[start PAGE EXCERPT]

Q: What does the collaboration between VO and Google Cloud bring to the table? What does it enable broadcasters and operators to do that they couldn’t before?

Alain Nochimowski: When we say cloud we normally mean SaaS, it’s managed services in the cloud. But at VO we come at it from a different angle. We don’t see everyone migrating to the cloud, and certainly not to SaaS mode, overnight, with a lot of people requesting that at least part of their TV solutions will still be deployed on-prem for a variety of good reasons. We see a hybrid market going forward, so the question then is how do we deal with that and enable solutions and tools to manage security, to manage scalability, and to manage upgradability in the hybrid environment. This is what has led us directly to this collaboration with the Google Cloud Platform (GCP).

Nicolas Pintaux: There has definitely been an evolution in the way that people look at what the Cloud can bring to the media industry. The cloud has provided a lot of interesting features such as elasticity, but there have also been some real constraints such as with broadcasting live content; for example, for security reasons, you cannot just put your own equipment and custom broadcast hardware into most data centers, and this has slowed down a broad adoption. The change of pricing model (CAPEX vs OPEX) has also required some period of adaptation for most actors. However,  it is accepted today that some applications, such as Video On Demand, have been a perfect fit right from the start. 

Nowadays, operators typically adopt hybrid approaches, depending on their business needs and requirements. Some may decide to keep some equipment on prem, while some parts are migrated to the cloud for more scalability and agility. There is definitely a mixed set of architectures that need to be considered.

[end PAGE EXCERPT]
[start SUPPLIED MATERIAL]

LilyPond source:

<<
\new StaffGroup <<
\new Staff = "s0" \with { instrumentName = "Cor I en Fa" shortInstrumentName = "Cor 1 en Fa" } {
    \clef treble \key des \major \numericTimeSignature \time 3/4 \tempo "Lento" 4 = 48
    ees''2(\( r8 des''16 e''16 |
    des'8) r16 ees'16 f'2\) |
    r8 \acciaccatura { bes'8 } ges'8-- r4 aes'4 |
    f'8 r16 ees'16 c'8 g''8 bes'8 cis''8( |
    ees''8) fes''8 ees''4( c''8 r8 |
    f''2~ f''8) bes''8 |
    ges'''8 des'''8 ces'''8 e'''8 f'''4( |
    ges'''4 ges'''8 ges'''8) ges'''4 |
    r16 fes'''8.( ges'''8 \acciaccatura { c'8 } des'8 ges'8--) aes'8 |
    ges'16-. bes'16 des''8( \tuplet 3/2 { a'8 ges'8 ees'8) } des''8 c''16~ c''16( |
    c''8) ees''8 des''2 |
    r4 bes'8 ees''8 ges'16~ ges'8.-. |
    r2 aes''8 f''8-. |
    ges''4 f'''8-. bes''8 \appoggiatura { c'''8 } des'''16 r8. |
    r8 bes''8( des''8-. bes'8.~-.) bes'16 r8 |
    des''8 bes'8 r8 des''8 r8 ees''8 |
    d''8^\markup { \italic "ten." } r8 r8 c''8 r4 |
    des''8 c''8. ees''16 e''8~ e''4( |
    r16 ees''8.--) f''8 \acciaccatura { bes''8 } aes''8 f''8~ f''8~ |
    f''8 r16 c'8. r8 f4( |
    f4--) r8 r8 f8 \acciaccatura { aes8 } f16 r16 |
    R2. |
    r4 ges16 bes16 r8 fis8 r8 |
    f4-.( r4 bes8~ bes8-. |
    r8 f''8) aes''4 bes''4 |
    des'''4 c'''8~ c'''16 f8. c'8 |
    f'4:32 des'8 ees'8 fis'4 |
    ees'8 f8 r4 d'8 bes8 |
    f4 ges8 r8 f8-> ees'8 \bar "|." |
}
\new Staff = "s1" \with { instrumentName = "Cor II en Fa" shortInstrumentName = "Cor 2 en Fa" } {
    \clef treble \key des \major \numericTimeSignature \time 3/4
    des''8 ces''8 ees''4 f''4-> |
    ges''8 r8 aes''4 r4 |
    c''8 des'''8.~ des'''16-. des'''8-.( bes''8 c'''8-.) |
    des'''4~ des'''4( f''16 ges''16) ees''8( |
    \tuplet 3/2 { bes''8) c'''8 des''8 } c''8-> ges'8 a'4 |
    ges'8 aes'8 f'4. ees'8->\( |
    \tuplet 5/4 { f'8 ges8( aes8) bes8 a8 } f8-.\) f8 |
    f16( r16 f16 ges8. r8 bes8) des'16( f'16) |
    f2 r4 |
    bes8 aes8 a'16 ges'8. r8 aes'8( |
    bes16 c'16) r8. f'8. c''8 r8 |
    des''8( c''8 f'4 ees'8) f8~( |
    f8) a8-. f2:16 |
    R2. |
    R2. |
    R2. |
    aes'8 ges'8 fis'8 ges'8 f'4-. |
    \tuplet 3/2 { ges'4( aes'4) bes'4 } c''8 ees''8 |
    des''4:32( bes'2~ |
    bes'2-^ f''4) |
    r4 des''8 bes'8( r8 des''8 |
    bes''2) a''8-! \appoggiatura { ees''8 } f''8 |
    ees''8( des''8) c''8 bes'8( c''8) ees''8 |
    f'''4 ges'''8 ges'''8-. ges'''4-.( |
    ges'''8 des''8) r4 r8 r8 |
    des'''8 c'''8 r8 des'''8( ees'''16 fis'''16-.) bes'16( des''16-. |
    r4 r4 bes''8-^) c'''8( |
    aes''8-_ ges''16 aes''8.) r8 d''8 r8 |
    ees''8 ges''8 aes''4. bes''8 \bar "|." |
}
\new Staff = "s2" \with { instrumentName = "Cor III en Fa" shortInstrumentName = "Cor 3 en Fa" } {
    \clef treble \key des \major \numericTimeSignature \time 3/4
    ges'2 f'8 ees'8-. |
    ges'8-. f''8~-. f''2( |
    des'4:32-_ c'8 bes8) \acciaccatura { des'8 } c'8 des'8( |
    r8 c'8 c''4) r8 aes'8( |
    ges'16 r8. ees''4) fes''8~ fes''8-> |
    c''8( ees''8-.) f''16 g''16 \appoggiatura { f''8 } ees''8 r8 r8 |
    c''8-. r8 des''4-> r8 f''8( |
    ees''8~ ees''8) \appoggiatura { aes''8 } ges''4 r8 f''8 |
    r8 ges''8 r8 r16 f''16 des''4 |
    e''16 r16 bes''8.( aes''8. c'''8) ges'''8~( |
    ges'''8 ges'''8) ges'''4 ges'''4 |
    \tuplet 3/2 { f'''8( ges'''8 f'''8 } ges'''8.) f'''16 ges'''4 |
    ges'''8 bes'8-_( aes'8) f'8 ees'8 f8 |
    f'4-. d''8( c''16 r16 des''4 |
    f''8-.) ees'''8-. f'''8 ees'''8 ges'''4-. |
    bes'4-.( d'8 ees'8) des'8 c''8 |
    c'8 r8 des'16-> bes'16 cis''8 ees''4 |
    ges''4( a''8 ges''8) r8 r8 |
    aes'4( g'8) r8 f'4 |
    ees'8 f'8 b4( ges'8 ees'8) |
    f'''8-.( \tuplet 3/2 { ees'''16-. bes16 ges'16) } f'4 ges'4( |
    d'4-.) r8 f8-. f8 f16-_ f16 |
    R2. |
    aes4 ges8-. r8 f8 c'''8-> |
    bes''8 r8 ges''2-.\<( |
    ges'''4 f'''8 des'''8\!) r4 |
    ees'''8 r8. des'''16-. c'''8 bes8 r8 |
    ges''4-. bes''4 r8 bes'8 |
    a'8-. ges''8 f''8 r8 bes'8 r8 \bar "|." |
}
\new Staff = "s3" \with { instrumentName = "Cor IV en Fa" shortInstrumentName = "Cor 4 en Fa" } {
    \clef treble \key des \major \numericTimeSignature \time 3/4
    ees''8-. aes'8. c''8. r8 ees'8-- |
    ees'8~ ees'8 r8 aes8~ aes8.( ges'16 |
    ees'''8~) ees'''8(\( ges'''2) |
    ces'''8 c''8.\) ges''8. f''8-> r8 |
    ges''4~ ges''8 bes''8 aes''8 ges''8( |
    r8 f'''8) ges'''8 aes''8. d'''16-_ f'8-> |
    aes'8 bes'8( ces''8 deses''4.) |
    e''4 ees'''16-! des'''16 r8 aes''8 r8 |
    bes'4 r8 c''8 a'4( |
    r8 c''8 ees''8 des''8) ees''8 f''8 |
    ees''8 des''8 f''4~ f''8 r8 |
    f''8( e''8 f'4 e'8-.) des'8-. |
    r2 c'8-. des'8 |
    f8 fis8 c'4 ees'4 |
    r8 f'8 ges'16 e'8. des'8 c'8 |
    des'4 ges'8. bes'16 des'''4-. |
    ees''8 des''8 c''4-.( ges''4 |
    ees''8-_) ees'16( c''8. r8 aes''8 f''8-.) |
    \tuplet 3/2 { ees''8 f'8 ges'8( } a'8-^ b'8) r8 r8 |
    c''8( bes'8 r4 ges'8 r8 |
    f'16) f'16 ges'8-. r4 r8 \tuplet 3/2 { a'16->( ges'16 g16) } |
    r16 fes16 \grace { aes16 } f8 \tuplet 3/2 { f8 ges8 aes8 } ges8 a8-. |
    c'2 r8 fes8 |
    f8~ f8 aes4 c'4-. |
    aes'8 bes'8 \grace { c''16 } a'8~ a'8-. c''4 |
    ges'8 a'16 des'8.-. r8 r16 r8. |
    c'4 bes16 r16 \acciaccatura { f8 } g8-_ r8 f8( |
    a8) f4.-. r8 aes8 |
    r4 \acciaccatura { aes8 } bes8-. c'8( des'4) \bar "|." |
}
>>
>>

[end SUPPLIED MATERIAL]

**DIRECTIONS:**
**A.** According to the excerpt on VO and Google Cloud, which application has been a perfect fit for the cloud from the start?
**B.** Pull out every line of the listing that contains the string "appoggiatura". Case counts.
The excerpt on VO and Google Cloud and the listing are two separate pieces of material.

**TASK-BY-TASK SOLUTIONS:**
**A.** Video On Demand.

**B.**
    ges''4 f'''8-. bes''8 \appoggiatura { c'''8 } des'''16 r8. |
    bes''2) a''8-! \appoggiatura { ees''8 } f''8 |
    c''8( ees''8-.) f''16 g''16 \appoggiatura { f''8 } ees''8 r8 r8 |
    ees''8~ ees''8) \appoggiatura { aes''8 } ges''4 r8 f''8 |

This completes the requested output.